Old Fashioned Prostitutes (the name itself is wistful and kind of knowing about his place in the 'garde') feels like a Bach concerto more than - say - Ornette Coleman.  It's less fragmented than his earlier work, more elegiac and - as I have argued before about all his work - quite emotional.  The knock on Foreman is that it's all intellectual, and I think that's wrong.  He's a smart dude, there's tons of philosophy knocking around, but there is also usually a love story in the mix - however oddly framed and philosophically loaded - sometimes between a man and a woman, sometimes between two men and in this case between two men and two women with the intervention of a lovely clown-like Michelin-man seeming figure.  Because the main characters are named Samuel and Suzie I could not help but think of Samuel Beckett and his wife (Suzanne).  Also there are references to the philosopher Berkeley, whose name is pronounced like Barclay, which is Beckett's middle name...but I could be wrong...the beauty of Foreman's work is you can do all the guessing you want and you know in the end that is all you are doing: guessing.

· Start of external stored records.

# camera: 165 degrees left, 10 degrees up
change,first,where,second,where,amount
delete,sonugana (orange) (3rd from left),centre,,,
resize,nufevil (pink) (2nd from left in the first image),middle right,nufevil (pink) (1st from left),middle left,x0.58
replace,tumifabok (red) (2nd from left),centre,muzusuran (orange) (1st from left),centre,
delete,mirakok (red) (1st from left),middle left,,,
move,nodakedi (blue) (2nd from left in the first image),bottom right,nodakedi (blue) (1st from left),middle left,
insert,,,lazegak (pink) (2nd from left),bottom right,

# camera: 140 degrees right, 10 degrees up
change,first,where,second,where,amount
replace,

And, it's funny.  It's OK if you laugh, people!  The anxiety that audiences seem to have when watching Foreman's work keeps them from enjoying the obvious vaudevillian humor from moment to moment.  Like Summer Shapiro, Foreman is deeply aware of the tragicomedy of being human. He is older so there is a sense of mortality, some regret, some longing, the dread of desire and fear/hope of death in his work.  Perhaps because Shapiro had her own brush with mortality, I see the connection - that and the string... Foreman's work is fully matured, he is a master, in the best sense of the word.  My advice to any young theater folk out there: go see both now.  See where it starts, see where it goes.  Admire a vision that has been honed and one that is in the process of being born.  We live in NYC.  We are lucky.  Take advantage of it!

Pt. 3: The Ancient Garde

Before all of this was Cambodian classical dance or Robam Borann.  I was able to catch some examples of this at BAM, The Legend of Apsara Mera choreographed by Princess Devi, the daughter of King Sihanouk (the dude that was deposed by the Khmer Rouge - see in re: The Killing Fields for history on that).  This form of dance is based on Hindu mythology and bears some resemblance to South Indian classical dance, but has its own specific feel.

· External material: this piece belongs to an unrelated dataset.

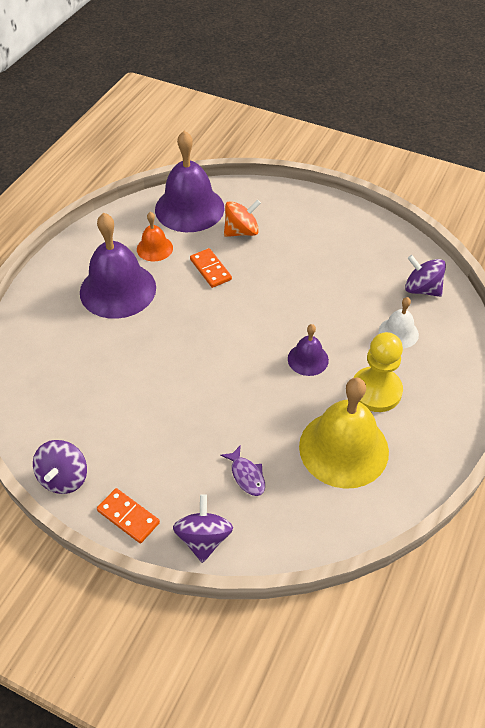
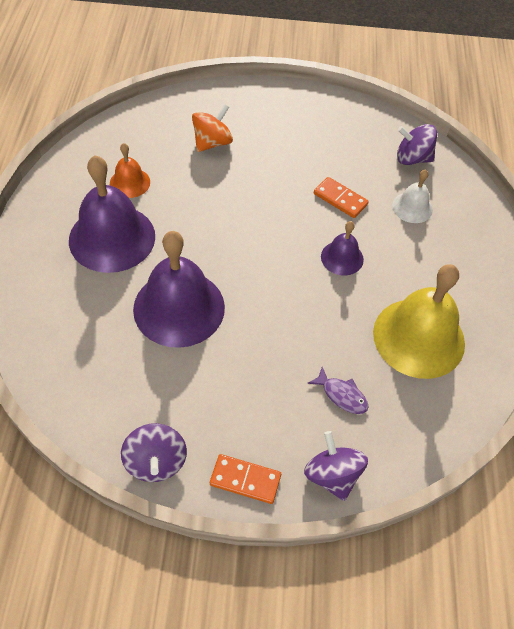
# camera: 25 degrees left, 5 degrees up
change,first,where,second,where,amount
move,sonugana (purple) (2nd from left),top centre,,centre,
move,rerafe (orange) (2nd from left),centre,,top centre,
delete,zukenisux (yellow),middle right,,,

Watching the slowness and precision of these mythological tales being embodied by the dancers made me think of when Artaud first saw Balinese dancers and how impactful that was on his vision of what theater could be - something outside of small naturalism, living rooms and suchlike.  There is a much larger horizon here, a vision of more cosmic rather than human life cycles.  There is also an implicit argument embedded in these forms for monarchs and human forms of godlike power, so you can see how any good revolutionary might have a problem with it.

However, all politics aside, the dancing was beautiful and there were moments of sheer transcendence.  It made me think that in our postmodern haste to throw out all the grand narratives, etc., we may have lost something.  That while I have no interest in having a Monarch or bringing back The Great Man of History, etc., we somehow need to allow for awe, for movements that remind us of our connection to the universe and larger spiritual principles.

Richard Foreman's work has done that for me in the past - throwing off material concerns for the more interesting ways in which one's mind can piece together the world outside of obvious causal constraints. Shapiro's work - in moments - begins to hit this mark - one moment swirling in her chair and table and another with a sheet and an umbrella (you need to go see her to know what I mean by this).

So here is where we are: the oldest form/s of dance-theater - with a shrine on the stage - an homage to pre-existing gods, Vishnu being courted overly.  The secular-sacred shrines of Richard Foreman - his sets, with Kabbala-inspired signs and imagery - talking to an invisible Witness that he believes exists.  The body of Summer Shapiro as witness to where we are now - tentative, anxious, lonely, alive, joyous, afraid - wanting to live.

Not bad for 8 days of theater-dance in NYC.  Not bad at all.